Linkshändige Kinder passen sich rechtshändigem Umfeld an
Wenn Kinder in der Kita nämlich beobachteten, dass Erzieherinnen und andere Kinder den Stift oder andere Dinge mit Rechts halten, täten auch sie das - selbst wenn sie von sich auch lieber mit Links zugegriffen hätten. Eine sanfte Umgewöhnung nennen Fachleute das. Wer in diesem Alter feststellen wolle, ob ein Kind linkshändig ist, müsse genau hinschauen, sagt Marina Neumann. Deshalb blieben viele Linkshänder unerkannt, wenn sie in die Schule kommen:
"Und dann fängt es eben an. Beim Schreibenlernen ist es oft schwierig, man hat nicht die feinmotorische Geschicklichkeit, es fühlt sich nicht gut an, es macht auch keinen Spaß. Und dann kommt häufig sowas wie Verweigerung oder die Kinder sind viel zu langsam, auch wenn sie sich anstrengen, und kommen nicht so gut mit, können sich auch nicht so gut konzentrieren."
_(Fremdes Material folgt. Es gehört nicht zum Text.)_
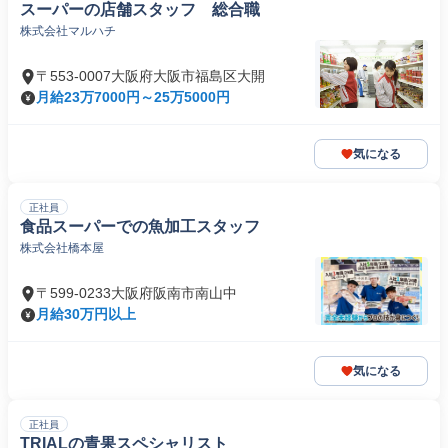
スーパーの店舗スタッフ 総合職
株式会社マルハチ
〒553-0007大阪府大阪市福島区大開
月給23万7000円～25万5000円
気になる
正社員
食品スーパーでの魚加工スタッフ
株式会社橋本屋
〒599-0233大阪府阪南市南山中
月給30万円以上
気になる
正社員
TRIALの青果スペシャリスト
Leistungsprobleme auch noch in weiterführenden Schulen
Neumann untersucht viele Vorschulkinder, deren Eltern aufmerksam geworden sind, aber auch ältere Kinder von weiterführenden Schulen, wenn sich Leistungsprobleme aufgrund der unerkannten Linkshändigkeit schon zugespitzt haben. Die Psychologin fordert deshalb, dass Schulen Linkshänder nicht nur akzeptieren. Sie müssten vor allem mehr tun, um sie zu erkennen: Öffnet ein Kind die Federtasche mit links oder blättert es mit der linken Hand ein Buch? Lehrer achteten meist nur darauf, ob ein Kind den Stift mit links greife. Unentdeckte Linkshändigkeit sei vielen noch nicht bekannt.